TOBACCO sales at the auction floors are declining each year, with latest data showing they only constituted 5% of total delivered crop, raising concern over the future of the country’s oldest marketing model.

According to figures from the Tobacco Industry Marketing Board (TIMB), the country’s auction floors that include Tobacco Sales Floor, Boka Tobacco Floor and Premier Tobacco Floor have altogether received 5% of total crop delivered as of day 57 of opening of sale.

In Zimbabwe, tobacco is sold via auction and contract floors.

Statistics from TIMB shows that auction floors received only seven million kilogrammes of the golden leaf valued at US$19,4 million, way below 140 million kg valued US$339,5 million sold via contract floors.

This year, there were 31 contract floors registered to buy tobacco.

Established in 1936 through the Tobacco Marketing and Levy Act, the auction floor system was, for years, the only platform where tobacco was sold in Zimbabwe.

The contract system made its debut in Zimbabwe in 2004 and has been gaining ground ahead of the auction floors.

In 2004, when contract floors came into play, auction floors enjoyed huge market share of 76,8%.

In 2005, it contributed 60% and in 2006, it crushed to 45% before tumbling further to 40,5% in 2007.

In 2008, it was 37,5%, 2009 (50%), 2010 (47,5%), 2011 (43,9%), 2012 (36,1%), 2013 (32,5%), 2014 (23,6%), 2015 (23,6%) and 2016 (17,2%). In 2017, it plummeted further to 16,5%, before dipping to 14,3% in 2018 and last year.

Through the auction system farmers solely depend on themselves in mobilising the inputs and resources to produce the crop.

After producing, they have autonomy to put their crop on auction where different buyers and merchants bid, with the highest bidder carrying the day.

The contract sales were introduced in 2014 to ensure continued and reliable production of the export crop. Farmers get funding to grow the crop through the contract system and money will be deducted through the stop order system.

Tobacco Association of Zimbabwe president George Seremwe said there was need for government intervention to support farmers to be self-reliant and save tobacco auction floors from collapse.

“It is not healthy to depend on the contractors alone. We need government intervention by either paying backpays or incentives for the growing of the crop,” he said.

Banks are reluctant to give farmers loans using 99-year farm leases as collateral, arguing that the leases are not bankable.

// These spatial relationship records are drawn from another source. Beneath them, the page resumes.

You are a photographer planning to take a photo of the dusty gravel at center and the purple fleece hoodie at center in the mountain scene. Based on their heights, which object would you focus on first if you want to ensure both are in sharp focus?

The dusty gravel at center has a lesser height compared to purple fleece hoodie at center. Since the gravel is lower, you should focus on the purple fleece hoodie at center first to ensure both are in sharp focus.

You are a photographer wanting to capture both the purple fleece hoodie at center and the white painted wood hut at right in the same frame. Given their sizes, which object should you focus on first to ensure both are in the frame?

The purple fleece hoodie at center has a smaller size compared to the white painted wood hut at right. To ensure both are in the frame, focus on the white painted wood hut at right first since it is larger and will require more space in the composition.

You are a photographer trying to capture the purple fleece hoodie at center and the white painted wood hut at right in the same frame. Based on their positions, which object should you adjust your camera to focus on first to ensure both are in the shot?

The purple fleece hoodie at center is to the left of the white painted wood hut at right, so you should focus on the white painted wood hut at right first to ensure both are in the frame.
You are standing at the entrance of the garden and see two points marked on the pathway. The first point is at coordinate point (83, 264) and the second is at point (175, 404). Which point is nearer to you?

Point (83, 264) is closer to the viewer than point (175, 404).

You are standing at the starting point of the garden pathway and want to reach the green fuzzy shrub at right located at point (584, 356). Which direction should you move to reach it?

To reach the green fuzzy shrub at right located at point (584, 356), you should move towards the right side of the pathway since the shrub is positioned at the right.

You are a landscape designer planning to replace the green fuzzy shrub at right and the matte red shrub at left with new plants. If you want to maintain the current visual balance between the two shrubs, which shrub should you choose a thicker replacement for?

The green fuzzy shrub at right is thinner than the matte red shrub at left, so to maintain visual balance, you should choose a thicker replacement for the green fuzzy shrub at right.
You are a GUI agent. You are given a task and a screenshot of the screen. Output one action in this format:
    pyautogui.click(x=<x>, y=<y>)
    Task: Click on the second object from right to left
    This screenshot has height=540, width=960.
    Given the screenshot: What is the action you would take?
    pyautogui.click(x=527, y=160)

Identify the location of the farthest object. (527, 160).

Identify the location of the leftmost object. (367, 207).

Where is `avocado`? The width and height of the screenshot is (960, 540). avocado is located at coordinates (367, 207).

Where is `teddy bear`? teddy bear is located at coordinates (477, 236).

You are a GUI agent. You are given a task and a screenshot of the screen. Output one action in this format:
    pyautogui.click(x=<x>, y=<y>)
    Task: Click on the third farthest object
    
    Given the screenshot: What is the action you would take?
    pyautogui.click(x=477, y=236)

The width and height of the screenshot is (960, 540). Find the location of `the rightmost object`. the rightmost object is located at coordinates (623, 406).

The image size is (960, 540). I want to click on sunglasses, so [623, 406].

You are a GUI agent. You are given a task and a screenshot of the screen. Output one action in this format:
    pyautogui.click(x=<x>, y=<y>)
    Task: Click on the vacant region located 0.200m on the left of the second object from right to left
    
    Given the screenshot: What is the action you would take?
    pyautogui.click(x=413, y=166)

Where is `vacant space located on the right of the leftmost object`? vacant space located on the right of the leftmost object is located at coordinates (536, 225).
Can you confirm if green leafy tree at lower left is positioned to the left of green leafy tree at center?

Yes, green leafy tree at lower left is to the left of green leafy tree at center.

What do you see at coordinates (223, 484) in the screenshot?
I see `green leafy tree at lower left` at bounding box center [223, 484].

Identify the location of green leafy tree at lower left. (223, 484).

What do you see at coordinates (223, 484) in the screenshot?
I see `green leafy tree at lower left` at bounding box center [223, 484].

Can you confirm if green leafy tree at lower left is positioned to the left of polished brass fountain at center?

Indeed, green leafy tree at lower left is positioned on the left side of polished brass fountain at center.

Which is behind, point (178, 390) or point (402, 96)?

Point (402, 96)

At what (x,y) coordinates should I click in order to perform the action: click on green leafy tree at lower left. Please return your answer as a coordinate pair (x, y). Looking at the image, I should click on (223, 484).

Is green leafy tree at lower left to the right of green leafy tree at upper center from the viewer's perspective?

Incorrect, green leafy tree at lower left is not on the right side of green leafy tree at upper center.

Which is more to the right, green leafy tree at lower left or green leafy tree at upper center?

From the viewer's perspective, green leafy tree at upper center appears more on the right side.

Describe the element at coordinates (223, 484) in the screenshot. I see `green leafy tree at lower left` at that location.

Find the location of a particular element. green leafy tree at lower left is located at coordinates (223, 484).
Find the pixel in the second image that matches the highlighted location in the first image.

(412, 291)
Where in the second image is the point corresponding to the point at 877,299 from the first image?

TIMB has been hiking auction floors charges and undertook an input scheme to support small-scale farmers as a stop-gap measure to keep auction floors in business.
Tobacco production was at its highest this year at 258 million kg and analysts attributed this to the growth of the contract farming system.
This meant that only a few farmers sold their crop through the auction system.